(Reading passage Opens)

Sakett Saawhney is an Indian film and television producer from Mumbai, Maharashtra.

Career 
Saawhney began his career as an assistant director under Vivek Agnihotri on several projects, including the TV series Love Story, Saturday Suspense, and the X Zone episodic series. in 2003, Saawhney joined Balaji Telefilms as an executive producer, where he supervised the production of several shows and movies. he worked under the guidance of CEO Ramesh Sippy and was involved with the newly established Balaji Motion Pictures. In 2009, he resigned from his position as General Manager of Production. In early 2010, Saawhney founded Flying Turtle Films with Shabir Ahluwalia. By the end of 2013, he returned to Balaji Motion Pictures as Head of Production for Films, where he worked on several film projects until 2016. More recently, Saawhney produced the web series Fixerr for ALT Balaji and ZEE5 in 2019.

Early Life 
Saawhney spent his childhood years in Antop Hill, Mumbai with his parents. later, his family relocated to the western suburbs in Versova. He completed his education at Bhavan's School in Andheri. Saawhney later went on to study commerce at Mithibai College, but eventually decided to pursue a career in the entertainment industry.

(Reading passage Closes)
(Given information Opens)

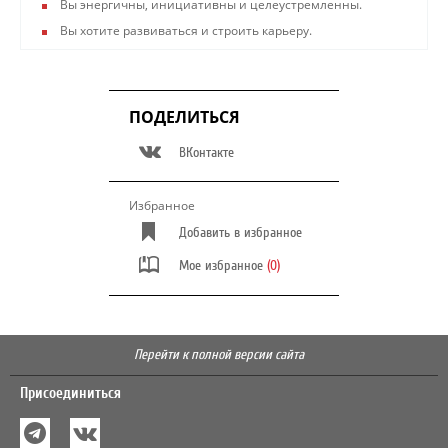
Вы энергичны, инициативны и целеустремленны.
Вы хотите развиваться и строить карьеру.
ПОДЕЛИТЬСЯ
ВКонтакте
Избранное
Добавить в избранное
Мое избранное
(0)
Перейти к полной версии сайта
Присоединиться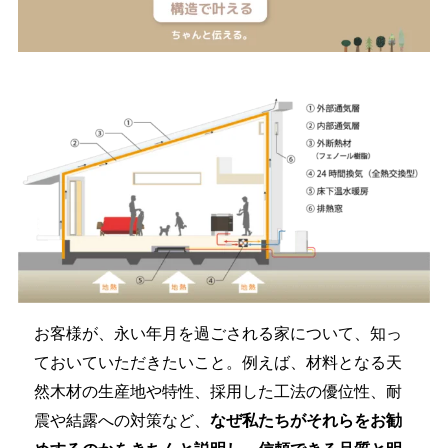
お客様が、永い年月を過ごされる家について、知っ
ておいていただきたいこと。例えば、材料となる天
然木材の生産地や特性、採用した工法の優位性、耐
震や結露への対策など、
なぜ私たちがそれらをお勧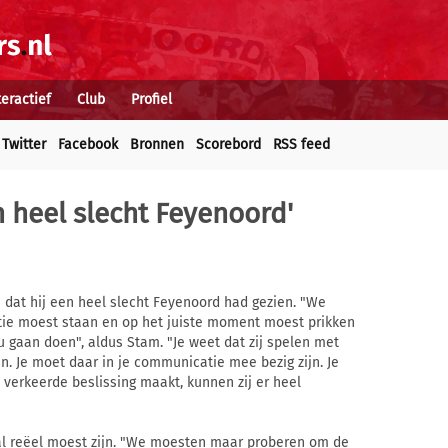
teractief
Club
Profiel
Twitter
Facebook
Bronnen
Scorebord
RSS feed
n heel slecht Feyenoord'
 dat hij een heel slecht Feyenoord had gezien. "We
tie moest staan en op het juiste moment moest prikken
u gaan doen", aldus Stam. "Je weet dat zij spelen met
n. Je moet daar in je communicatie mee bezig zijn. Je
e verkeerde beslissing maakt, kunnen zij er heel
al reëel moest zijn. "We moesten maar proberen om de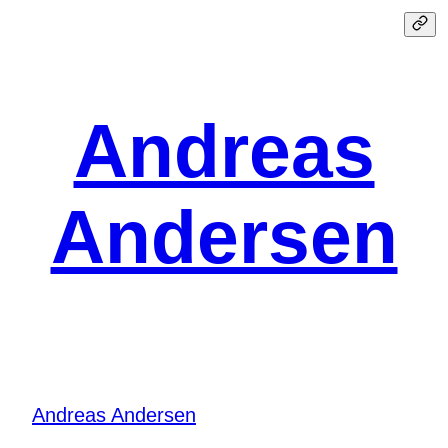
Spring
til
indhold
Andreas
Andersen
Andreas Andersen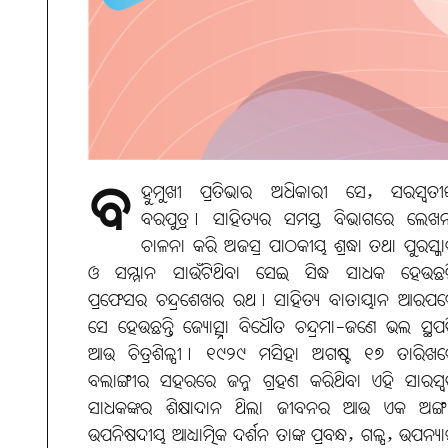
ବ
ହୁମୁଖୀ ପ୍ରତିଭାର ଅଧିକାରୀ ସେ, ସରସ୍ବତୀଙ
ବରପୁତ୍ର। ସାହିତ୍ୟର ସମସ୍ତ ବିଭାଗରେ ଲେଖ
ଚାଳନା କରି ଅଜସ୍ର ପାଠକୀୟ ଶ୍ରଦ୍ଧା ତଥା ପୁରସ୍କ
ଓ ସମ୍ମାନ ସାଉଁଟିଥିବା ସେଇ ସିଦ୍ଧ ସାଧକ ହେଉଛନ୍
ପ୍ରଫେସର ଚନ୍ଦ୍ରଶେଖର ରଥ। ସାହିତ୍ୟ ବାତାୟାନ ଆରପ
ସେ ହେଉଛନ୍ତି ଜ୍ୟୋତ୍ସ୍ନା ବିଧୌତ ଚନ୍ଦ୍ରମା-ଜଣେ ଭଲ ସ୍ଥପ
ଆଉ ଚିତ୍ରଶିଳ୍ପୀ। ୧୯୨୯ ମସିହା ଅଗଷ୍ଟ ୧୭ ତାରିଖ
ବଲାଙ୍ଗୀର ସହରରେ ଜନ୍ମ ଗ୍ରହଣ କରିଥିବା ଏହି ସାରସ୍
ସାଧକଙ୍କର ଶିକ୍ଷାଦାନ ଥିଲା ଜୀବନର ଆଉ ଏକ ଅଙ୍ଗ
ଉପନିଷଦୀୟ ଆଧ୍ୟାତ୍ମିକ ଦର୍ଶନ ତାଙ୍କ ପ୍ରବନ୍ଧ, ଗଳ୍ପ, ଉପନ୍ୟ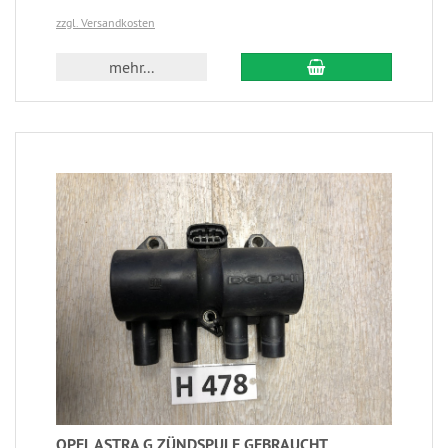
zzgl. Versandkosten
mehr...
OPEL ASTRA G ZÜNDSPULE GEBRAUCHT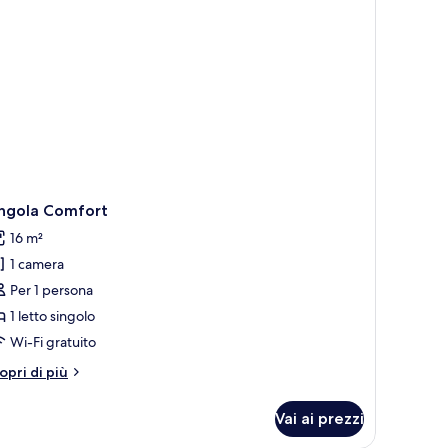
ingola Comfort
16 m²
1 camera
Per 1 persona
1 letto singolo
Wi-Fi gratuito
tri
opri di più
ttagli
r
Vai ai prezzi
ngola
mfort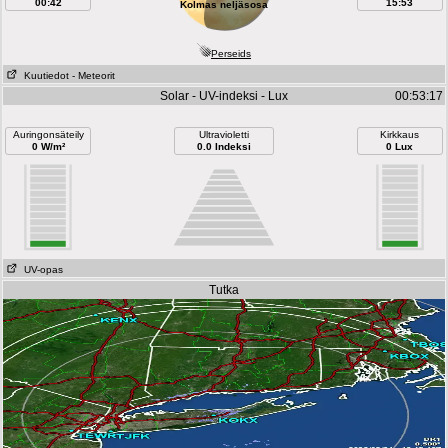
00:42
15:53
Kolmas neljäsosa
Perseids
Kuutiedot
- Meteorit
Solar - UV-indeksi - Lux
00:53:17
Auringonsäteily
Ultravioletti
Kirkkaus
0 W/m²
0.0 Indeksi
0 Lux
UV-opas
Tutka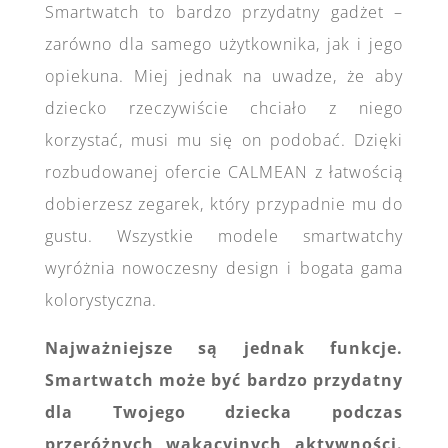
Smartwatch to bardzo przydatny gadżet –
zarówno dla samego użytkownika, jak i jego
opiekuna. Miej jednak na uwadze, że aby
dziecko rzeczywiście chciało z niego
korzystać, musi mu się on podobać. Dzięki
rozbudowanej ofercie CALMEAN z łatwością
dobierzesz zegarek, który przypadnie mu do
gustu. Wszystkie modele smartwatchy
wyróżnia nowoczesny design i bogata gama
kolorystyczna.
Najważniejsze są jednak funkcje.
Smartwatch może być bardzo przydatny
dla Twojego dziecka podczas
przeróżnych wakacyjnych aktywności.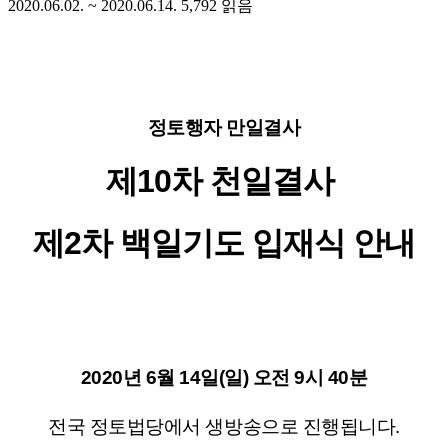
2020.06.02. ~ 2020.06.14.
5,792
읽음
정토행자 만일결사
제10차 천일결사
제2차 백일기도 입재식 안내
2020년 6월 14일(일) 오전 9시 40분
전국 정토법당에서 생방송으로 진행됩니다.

(Given information Closes)
(Given information Opens)

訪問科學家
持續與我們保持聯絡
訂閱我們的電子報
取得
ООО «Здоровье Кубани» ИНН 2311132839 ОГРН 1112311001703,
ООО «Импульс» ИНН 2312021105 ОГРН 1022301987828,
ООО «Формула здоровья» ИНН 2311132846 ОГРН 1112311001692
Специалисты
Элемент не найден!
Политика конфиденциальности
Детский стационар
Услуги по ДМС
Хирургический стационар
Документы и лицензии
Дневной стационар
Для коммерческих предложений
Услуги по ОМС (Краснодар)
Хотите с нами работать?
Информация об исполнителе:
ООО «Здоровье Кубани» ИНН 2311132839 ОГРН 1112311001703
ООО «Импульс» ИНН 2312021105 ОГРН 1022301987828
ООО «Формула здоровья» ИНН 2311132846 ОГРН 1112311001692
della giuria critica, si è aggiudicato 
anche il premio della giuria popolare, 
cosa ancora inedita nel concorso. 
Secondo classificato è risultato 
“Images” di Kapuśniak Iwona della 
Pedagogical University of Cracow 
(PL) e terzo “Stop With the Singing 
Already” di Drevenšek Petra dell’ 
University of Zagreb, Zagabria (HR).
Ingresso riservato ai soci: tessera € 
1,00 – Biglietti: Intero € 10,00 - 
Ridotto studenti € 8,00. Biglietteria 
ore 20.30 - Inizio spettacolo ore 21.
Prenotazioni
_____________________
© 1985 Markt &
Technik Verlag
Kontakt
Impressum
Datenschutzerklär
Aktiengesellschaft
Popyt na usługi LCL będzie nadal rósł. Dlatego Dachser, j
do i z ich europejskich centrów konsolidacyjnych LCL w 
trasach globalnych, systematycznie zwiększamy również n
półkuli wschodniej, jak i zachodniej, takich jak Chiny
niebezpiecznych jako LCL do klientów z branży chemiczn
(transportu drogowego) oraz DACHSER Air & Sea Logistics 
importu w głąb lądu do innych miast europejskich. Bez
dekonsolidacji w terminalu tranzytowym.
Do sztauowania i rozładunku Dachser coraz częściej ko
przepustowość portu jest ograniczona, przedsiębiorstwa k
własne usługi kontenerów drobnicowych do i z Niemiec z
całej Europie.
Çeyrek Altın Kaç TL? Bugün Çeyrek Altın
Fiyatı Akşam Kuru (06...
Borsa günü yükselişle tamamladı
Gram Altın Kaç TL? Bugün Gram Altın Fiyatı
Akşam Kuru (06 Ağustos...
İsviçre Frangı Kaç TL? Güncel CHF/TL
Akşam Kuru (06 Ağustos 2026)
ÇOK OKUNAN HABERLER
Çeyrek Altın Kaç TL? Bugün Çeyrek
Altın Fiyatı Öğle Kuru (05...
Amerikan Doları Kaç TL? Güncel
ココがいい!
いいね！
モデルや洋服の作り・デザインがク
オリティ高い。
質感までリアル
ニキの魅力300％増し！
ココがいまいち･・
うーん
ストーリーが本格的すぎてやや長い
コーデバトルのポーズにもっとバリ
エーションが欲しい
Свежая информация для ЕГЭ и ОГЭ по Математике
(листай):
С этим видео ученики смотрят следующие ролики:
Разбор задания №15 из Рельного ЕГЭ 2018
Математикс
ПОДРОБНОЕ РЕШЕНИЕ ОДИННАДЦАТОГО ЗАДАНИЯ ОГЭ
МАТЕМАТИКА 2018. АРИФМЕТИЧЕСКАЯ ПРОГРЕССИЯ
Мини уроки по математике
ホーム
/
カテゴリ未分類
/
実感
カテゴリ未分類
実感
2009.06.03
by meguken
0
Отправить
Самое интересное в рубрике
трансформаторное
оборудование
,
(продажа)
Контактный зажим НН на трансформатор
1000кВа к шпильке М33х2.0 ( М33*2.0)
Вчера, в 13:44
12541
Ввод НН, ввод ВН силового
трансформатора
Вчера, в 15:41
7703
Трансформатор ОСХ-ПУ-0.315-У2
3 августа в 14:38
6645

(Given information Closes)

Tasks and exercises
**A.** In the profile of Sakett Saawhney, write out the part starting with "Sakett Saawhney is" and going on through "ZEE5 in 2019.", substituting "line producer" for "executive producer".
**B.** According to the profile of Sakett Saawhney, at which school did he complete his education?

Answers to the exercise
**A.**
Sakett Saawhney is an Indian film and television producer from Mumbai, Maharashtra.

Career 
Saawhney began his career as an assistant director under Vivek Agnihotri on several projects, including the TV series Love Story, Saturday Suspense, and the X Zone episodic series. in 2003, Saawhney joined Balaji Telefilms as an line producer, where he supervised the production of several shows and movies. he worked under the guidance of CEO Ramesh Sippy and was involved with the newly established Balaji Motion Pictures. In 2009, he resigned from his position as General Manager of Production. In early 2010, Saawhney founded Flying Turtle Films with Shabir Ahluwalia. By the end of 2013, he returned to Balaji Motion Pictures as Head of Production for Films, where he worked on several film projects until 2016. More recently, Saawhney produced the web series Fixerr for ALT Balaji and ZEE5 in 2019.

**B.** Bhavan's School in Andheri.